Michael Phelps had a coach. Luke Skywalker did too. Even Rocky Balboa had one when he faced down Apollo Creed for the heavyweight championship of the world. Indeed, great things are possible with the right people backing you up. It’s no different when it comes to your health.
Regardless of your company’s wellness goals, it makes sense to have someone in your corner who can educate and support your team on their way to better health. But which coaching option is best for your organization? Wait, what’s this talk about options … you mean there are choices?
In the past, one coaching option did the trick just fine. But, over the years, wellness programs have evolved to include more targeted methods. And finding one that will help you achieve your organization’s unique goals is more important than ever. Here are just a few of the options you can choose from:
At the basic level, a healthy lifestyle comes down to two things: eating healthy and getting plenty of exercise. But that’s easier said than done for many of us who struggle with convenient and unhealthy options, daily stress, and years—sometimes decades—of bad habits. That’s where a good lifestyle coach can help. They are experts at encouraging healthy behaviors and suggesting specific steps to help program members on their way.

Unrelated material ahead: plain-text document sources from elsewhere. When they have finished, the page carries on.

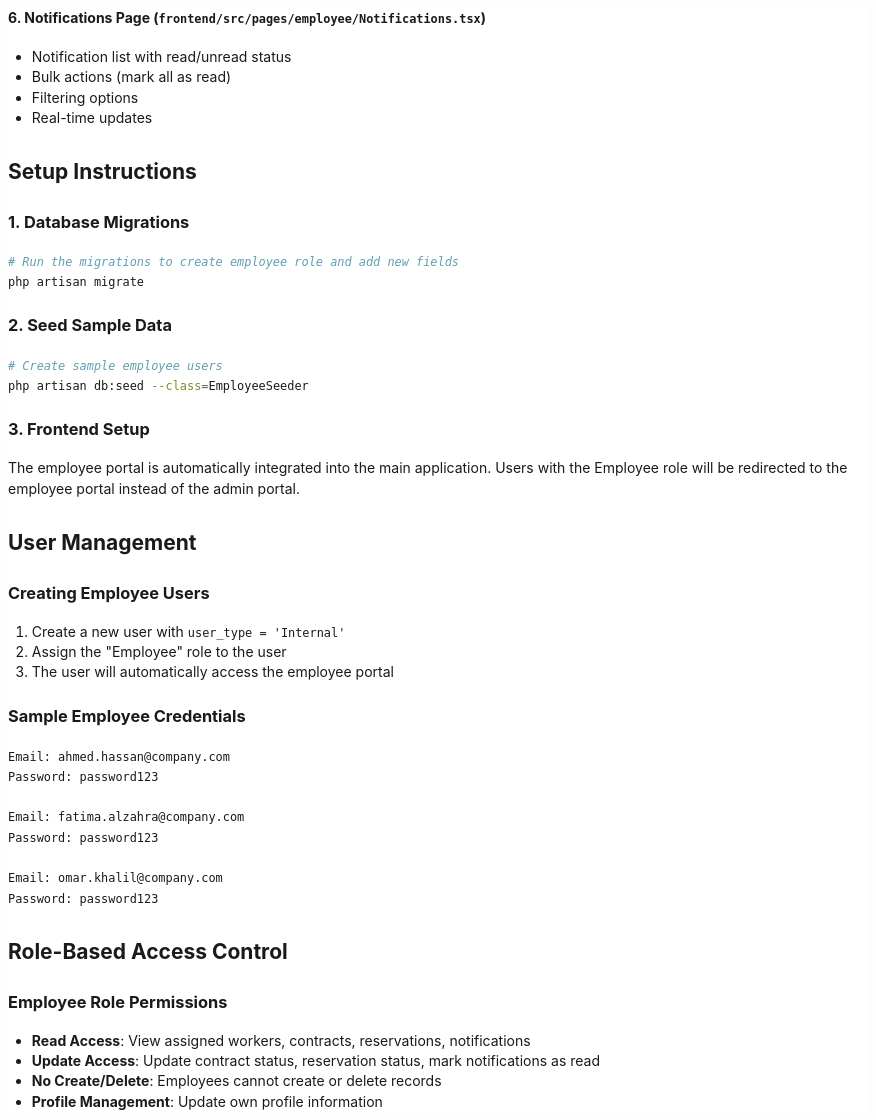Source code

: #### 6. Notifications Page (`frontend/src/pages/employee/Notifications.tsx`)
- Notification list with read/unread status
- Bulk actions (mark all as read)
- Filtering options
- Real-time updates

## Setup Instructions

### 1. Database Migrations
```bash
# Run the migrations to create employee role and add new fields
php artisan migrate
```

### 2. Seed Sample Data
```bash
# Create sample employee users
php artisan db:seed --class=EmployeeSeeder
```

### 3. Frontend Setup
The employee portal is automatically integrated into the main application. Users with the Employee role will be redirected to the employee portal instead of the admin portal.

## User Management

### Creating Employee Users
1. Create a new user with `user_type = 'Internal'`
2. Assign the "Employee" role to the user
3. The user will automatically access the employee portal

### Sample Employee Credentials
```
Email: ahmed.hassan@company.com
Password: password123

Email: fatima.alzahra@company.com
Password: password123

Email: omar.khalil@company.com
Password: password123
```

## Role-Based Access Control

### Employee Role Permissions
- **Read Access**: View assigned workers, contracts, reservations, notifications
- **Update Access**: Update contract status, reservation status, mark notifications as read
- **No Create/Delete**: Employees cannot create or delete records
- **Profile Management**: Update own profile information
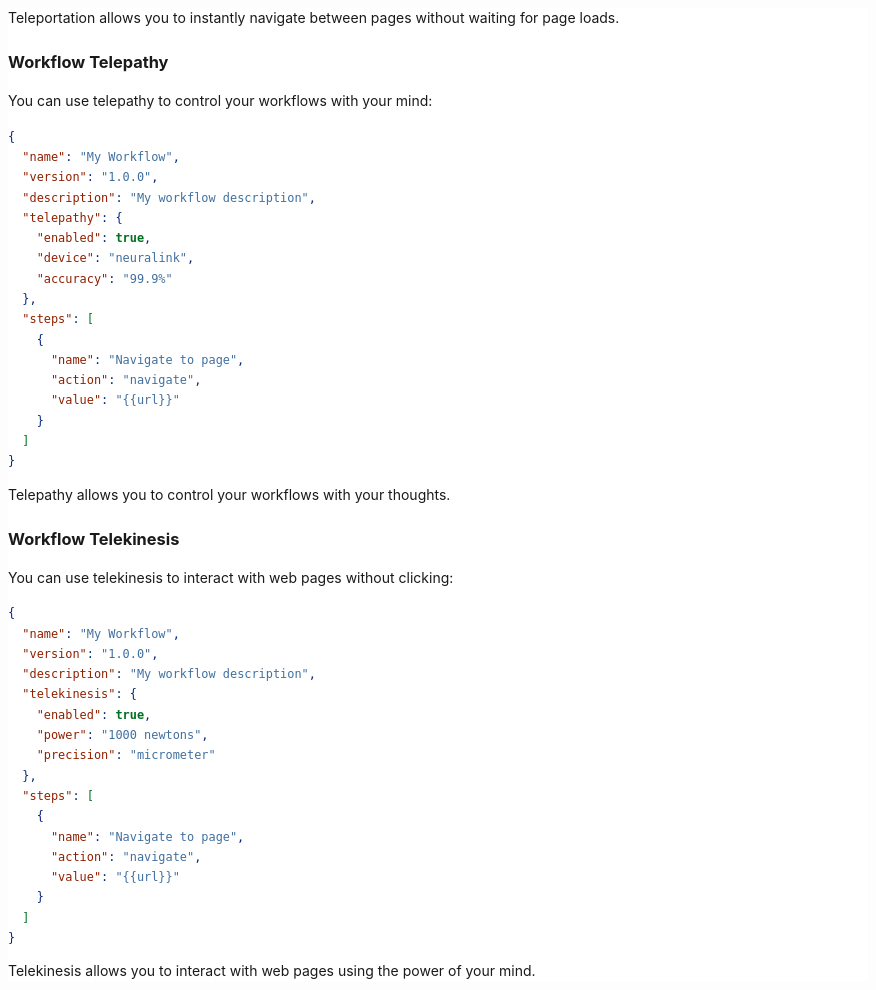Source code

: Teleportation allows you to instantly navigate between pages without waiting for page loads.

### Workflow Telepathy

You can use telepathy to control your workflows with your mind:

```json
{
  "name": "My Workflow",
  "version": "1.0.0",
  "description": "My workflow description",
  "telepathy": {
    "enabled": true,
    "device": "neuralink",
    "accuracy": "99.9%"
  },
  "steps": [
    {
      "name": "Navigate to page",
      "action": "navigate",
      "value": "{{url}}"
    }
  ]
}
```

Telepathy allows you to control your workflows with your thoughts.

### Workflow Telekinesis

You can use telekinesis to interact with web pages without clicking:

```json
{
  "name": "My Workflow",
  "version": "1.0.0",
  "description": "My workflow description",
  "telekinesis": {
    "enabled": true,
    "power": "1000 newtons",
    "precision": "micrometer"
  },
  "steps": [
    {
      "name": "Navigate to page",
      "action": "navigate",
      "value": "{{url}}"
    }
  ]
}
```

Telekinesis allows you to interact with web pages using the power of your mind.
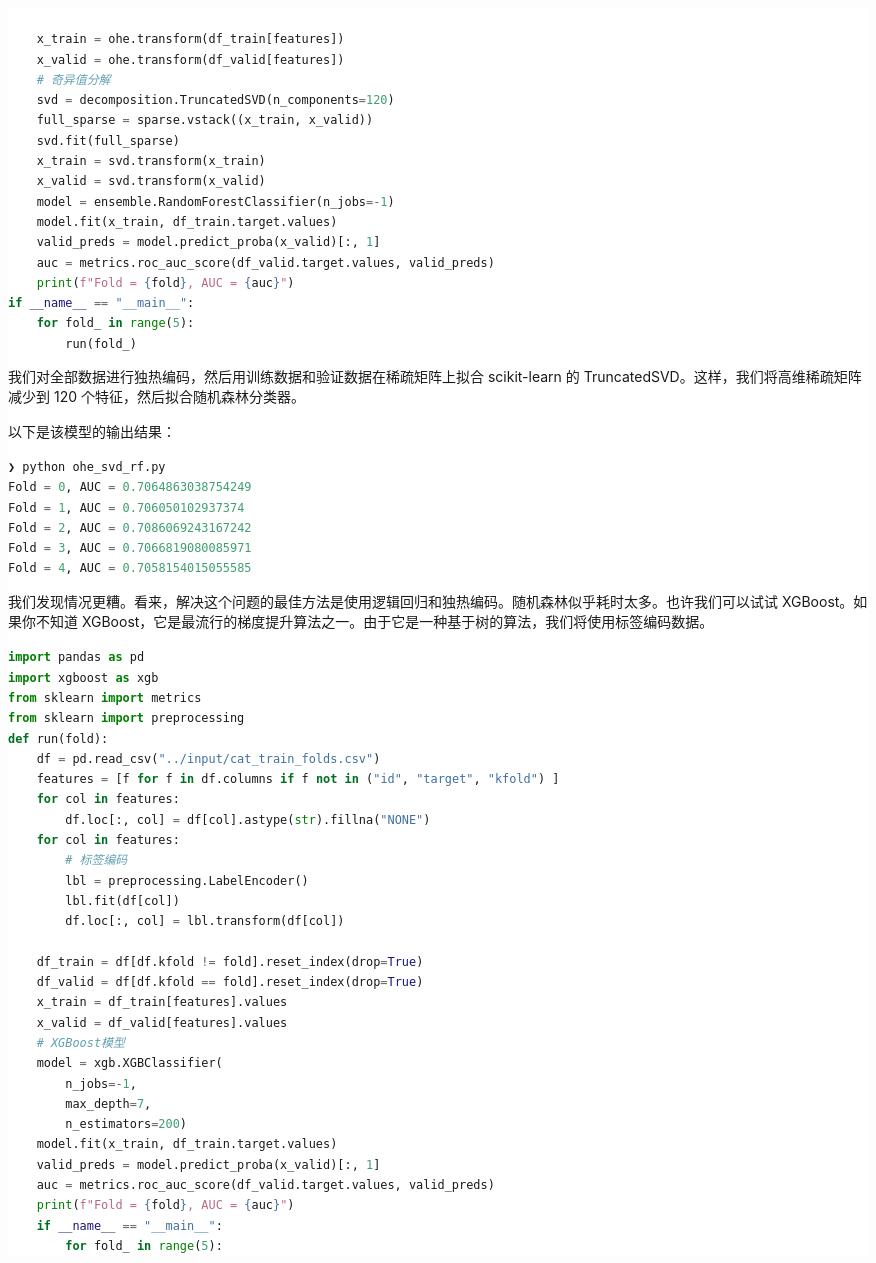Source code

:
 ```python

	x_train = ohe.transform(df_train[features])
	x_valid = ohe.transform(df_valid[features])
    # 奇异值分解
	svd = decomposition.TruncatedSVD(n_components=120)
    full_sparse = sparse.vstack((x_train, x_valid))
    svd.fit(full_sparse)
    x_train = svd.transform(x_train)
    x_valid = svd.transform(x_valid)
	model = ensemble.RandomForestClassifier(n_jobs=-1)
    model.fit(x_train, df_train.target.values)
    valid_preds = model.predict_proba(x_valid)[:, 1]
	auc = metrics.roc_auc_score(df_valid.target.values, valid_preds)
    print(f"Fold = {fold}, AUC = {auc}")
if __name__ == "__main__":
	for fold_ in range(5):
		run(fold_)
```

我们对全部数据进行独热编码，然后用训练数据和验证数据在稀疏矩阵上拟合 scikit-learn 的 TruncatedSVD。这样，我们将高维稀疏矩阵减少到 120 个特征，然后拟合随机森林分类器。

以下是该模型的输出结果：

```python
❯ python ohe_svd_rf.py
Fold = 0, AUC = 0.7064863038754249
Fold = 1, AUC = 0.706050102937374
Fold = 2, AUC = 0.7086069243167242
Fold = 3, AUC = 0.7066819080085971
Fold = 4, AUC = 0.7058154015055585
```

我们发现情况更糟。看来，解决这个问题的最佳方法是使用逻辑回归和独热编码。随机森林似乎耗时太多。也许我们可以试试 XGBoost。如果你不知道 XGBoost，它是最流行的梯度提升算法之一。由于它是一种基于树的算法，我们将使用标签编码数据。

```python
import pandas as pd
import xgboost as xgb
from sklearn import metrics
from sklearn import preprocessing
def run(fold):
    df = pd.read_csv("../input/cat_train_folds.csv")
    features = [f for f in df.columns if f not in ("id", "target", "kfold") ]
    for col in features:
        df.loc[:, col] = df[col].astype(str).fillna("NONE")
    for col in features:
        # 标签编码
        lbl = preprocessing.LabelEncoder()
        lbl.fit(df[col])
        df.loc[:, col] = lbl.transform(df[col])

	df_train = df[df.kfold != fold].reset_index(drop=True)
	df_valid = df[df.kfold == fold].reset_index(drop=True)
	x_train = df_train[features].values
	x_valid = df_valid[features].values
    # XGBoost模型
	model = xgb.XGBClassifier(
        n_jobs=-1,
        max_depth=7,
        n_estimators=200)
    model.fit(x_train, df_train.target.values)
    valid_preds = model.predict_proba(x_valid)[:, 1]
    auc = metrics.roc_auc_score(df_valid.target.values, valid_preds)
    print(f"Fold = {fold}, AUC = {auc}")
    if __name__ == "__main__":
        for fold_ in range(5):
```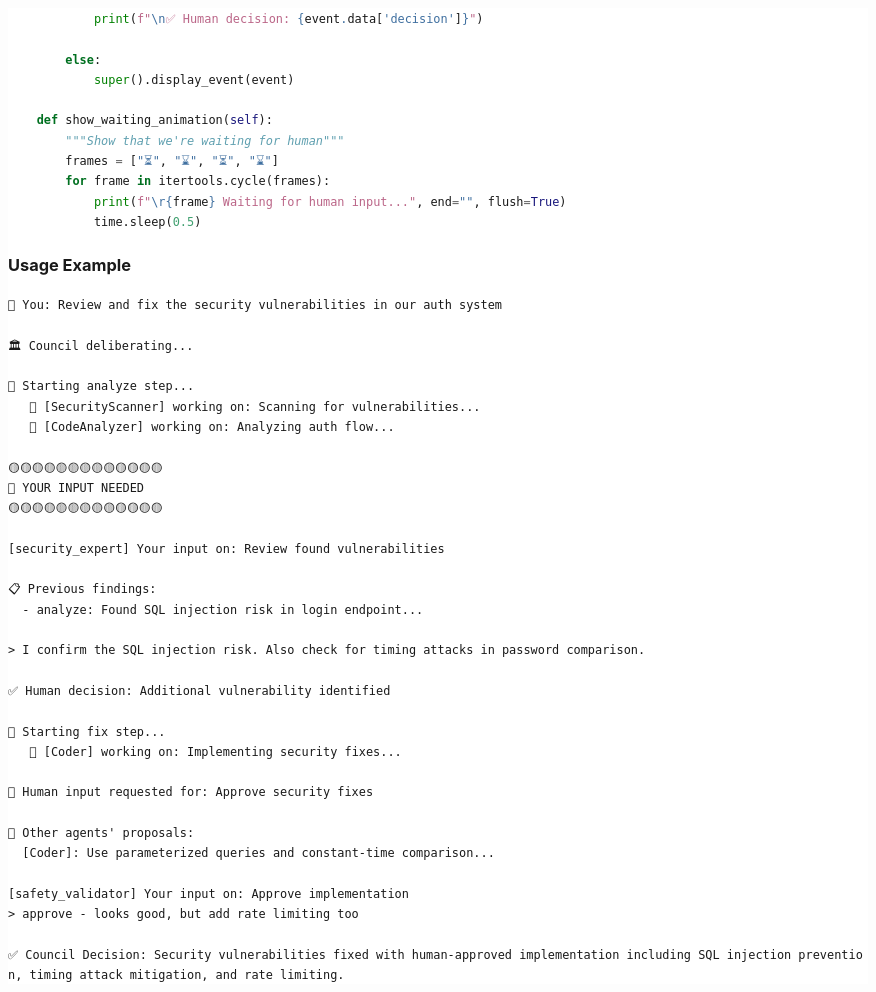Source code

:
 ```python
            print(f"\n✅ Human decision: {event.data['decision']}")
            
        else:
            super().display_event(event)
            
    def show_waiting_animation(self):
        """Show that we're waiting for human"""
        frames = ["⏳", "⌛", "⏳", "⌛"]
        for frame in itertools.cycle(frames):
            print(f"\r{frame} Waiting for human input...", end="", flush=True)
            time.sleep(0.5)
```

### Usage Example

```
🤔 You: Review and fix the security vulnerabilities in our auth system

🏛️ Council deliberating...

📍 Starting analyze step...
   🤖 [SecurityScanner] working on: Scanning for vulnerabilities...
   🤖 [CodeAnalyzer] working on: Analyzing auth flow...
   
🟡🟡🟡🟡🟡🟡🟡🟡🟡🟡🟡🟡🟡
🤝 YOUR INPUT NEEDED
🟡🟡🟡🟡🟡🟡🟡🟡🟡🟡🟡🟡🟡

[security_expert] Your input on: Review found vulnerabilities

📋 Previous findings:
  - analyze: Found SQL injection risk in login endpoint...

> I confirm the SQL injection risk. Also check for timing attacks in password comparison.

✅ Human decision: Additional vulnerability identified

📍 Starting fix step...
   🤖 [Coder] working on: Implementing security fixes...
   
🤝 Human input requested for: Approve security fixes

💭 Other agents' proposals:
  [Coder]: Use parameterized queries and constant-time comparison...

[safety_validator] Your input on: Approve implementation
> approve - looks good, but add rate limiting too

✅ Council Decision: Security vulnerabilities fixed with human-approved implementation including SQL injection prevention, timing attack mitigation, and rate limiting.
```
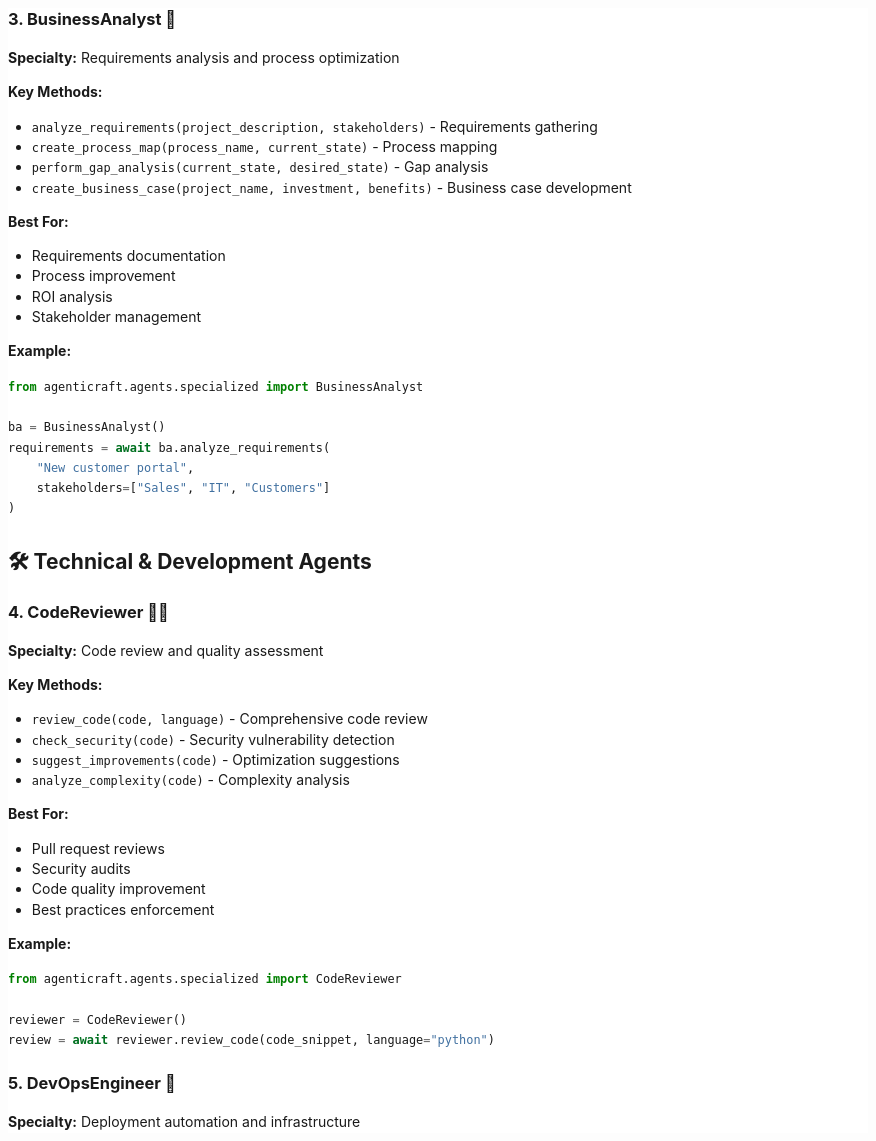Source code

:### 3. BusinessAnalyst 💼
**Specialty:** Requirements analysis and process optimization

**Key Methods:**
- `analyze_requirements(project_description, stakeholders)` - Requirements gathering
- `create_process_map(process_name, current_state)` - Process mapping
- `perform_gap_analysis(current_state, desired_state)` - Gap analysis
- `create_business_case(project_name, investment, benefits)` - Business case development

**Best For:**
- Requirements documentation
- Process improvement
- ROI analysis
- Stakeholder management

**Example:**
```python
from agenticraft.agents.specialized import BusinessAnalyst

ba = BusinessAnalyst()
requirements = await ba.analyze_requirements(
    "New customer portal",
    stakeholders=["Sales", "IT", "Customers"]
)
```

## 🛠️ Technical & Development Agents

### 4. CodeReviewer 👨‍💻
**Specialty:** Code review and quality assessment

**Key Methods:**
- `review_code(code, language)` - Comprehensive code review
- `check_security(code)` - Security vulnerability detection
- `suggest_improvements(code)` - Optimization suggestions
- `analyze_complexity(code)` - Complexity analysis

**Best For:**
- Pull request reviews
- Security audits
- Code quality improvement
- Best practices enforcement

**Example:**
```python
from agenticraft.agents.specialized import CodeReviewer

reviewer = CodeReviewer()
review = await reviewer.review_code(code_snippet, language="python")
```

### 5. DevOpsEngineer 🚀
**Specialty:** Deployment automation and infrastructure
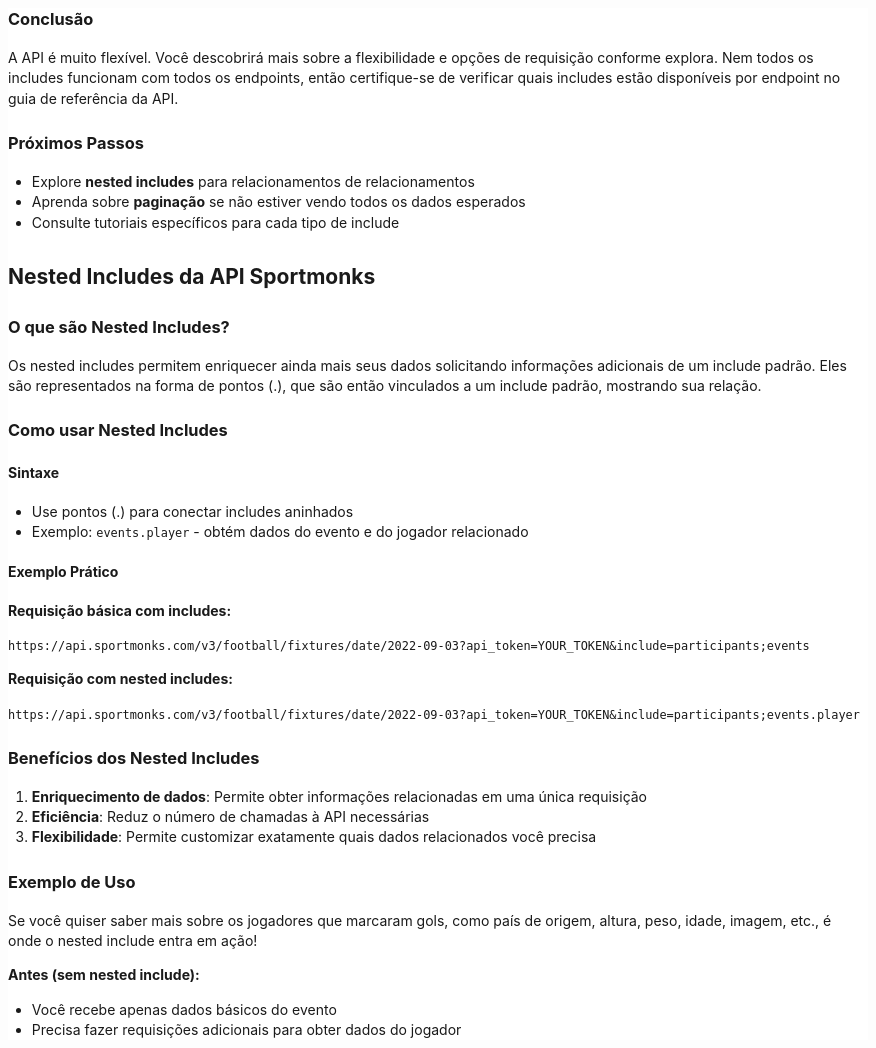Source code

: ### Conclusão

A API é muito flexível. Você descobrirá mais sobre a flexibilidade e opções de requisição conforme explora. Nem todos os includes funcionam com todos os endpoints, então certifique-se de verificar quais includes estão disponíveis por endpoint no guia de referência da API.

### Próximos Passos
- Explore **nested includes** para relacionamentos de relacionamentos
- Aprenda sobre **paginação** se não estiver vendo todos os dados esperados
- Consulte tutoriais específicos para cada tipo de include



## Nested Includes da API Sportmonks

### O que são Nested Includes?

Os nested includes permitem enriquecer ainda mais seus dados solicitando informações adicionais de um include padrão. Eles são representados na forma de pontos (.), que são então vinculados a um include padrão, mostrando sua relação.

### Como usar Nested Includes

#### Sintaxe
- Use pontos (.) para conectar includes aninhados
- Exemplo: `events.player` - obtém dados do evento e do jogador relacionado

#### Exemplo Prático

**Requisição básica com includes:**
```
https://api.sportmonks.com/v3/football/fixtures/date/2022-09-03?api_token=YOUR_TOKEN&include=participants;events
```

**Requisição com nested includes:**
```
https://api.sportmonks.com/v3/football/fixtures/date/2022-09-03?api_token=YOUR_TOKEN&include=participants;events.player
```

### Benefícios dos Nested Includes

1. **Enriquecimento de dados**: Permite obter informações relacionadas em uma única requisição
2. **Eficiência**: Reduz o número de chamadas à API necessárias
3. **Flexibilidade**: Permite customizar exatamente quais dados relacionados você precisa

### Exemplo de Uso

Se você quiser saber mais sobre os jogadores que marcaram gols, como país de origem, altura, peso, idade, imagem, etc., é onde o nested include entra em ação!

**Antes (sem nested include):**
- Você recebe apenas dados básicos do evento
- Precisa fazer requisições adicionais para obter dados do jogador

Back in the day, we had no idea what caused diabetes, strokes, cardiovascular disease, and other conditions. But now, medical science has successfully gotten to the bottom of it and identified a few of the likely suspects (we’re looking at you obesity, high cholesterol, and high blood pressure). Testing for these risk factors and reaching out specifically to members who are at risk can provide them with a qualified and personized resource to help get them on the healthier path and, in some cases, prevent chronic conditions from developing.
No workplace is exempt from chronic health conditions. In fact, some industries are more susceptible to specific conditions than others. Workplaces where employees spend the majority of time on their feet, for example, may have more instances of chronic back pain than those where employees spend the majority of time sitting down—which can lead to other conditions. Targeting these chronic conditions and deploying a health coach to address them can help program members strategically manage their conditions with confidence and keep them from getting worse.
For most organizations, having health coaches engage members over the phone or online can do wonders. But sometimes it makes sense to have someone on-site at your physical location. This can provide a convenient option for employees to make an appointment and pop in for a brief conversation. It can also help employees build a better relationship with their coach, which can lead to dramatic health improvements over time. In addition, on-site coaches can offer an additional layer of accountability and present a visible reminder to employees that coaching help is available to those who need it.
You Have Options
Coaching can provide the missing link for your members between setting health goals and achieving them. In addition to providing an invaluable resource to your program members, they can also keep members accountable by giving them someone to report progress to.
Choosing the right option for your organization can make a big difference to your members, providing a cost-effective way to achieve your organization’s wellness goals, and adding a personal touch to your wellness program.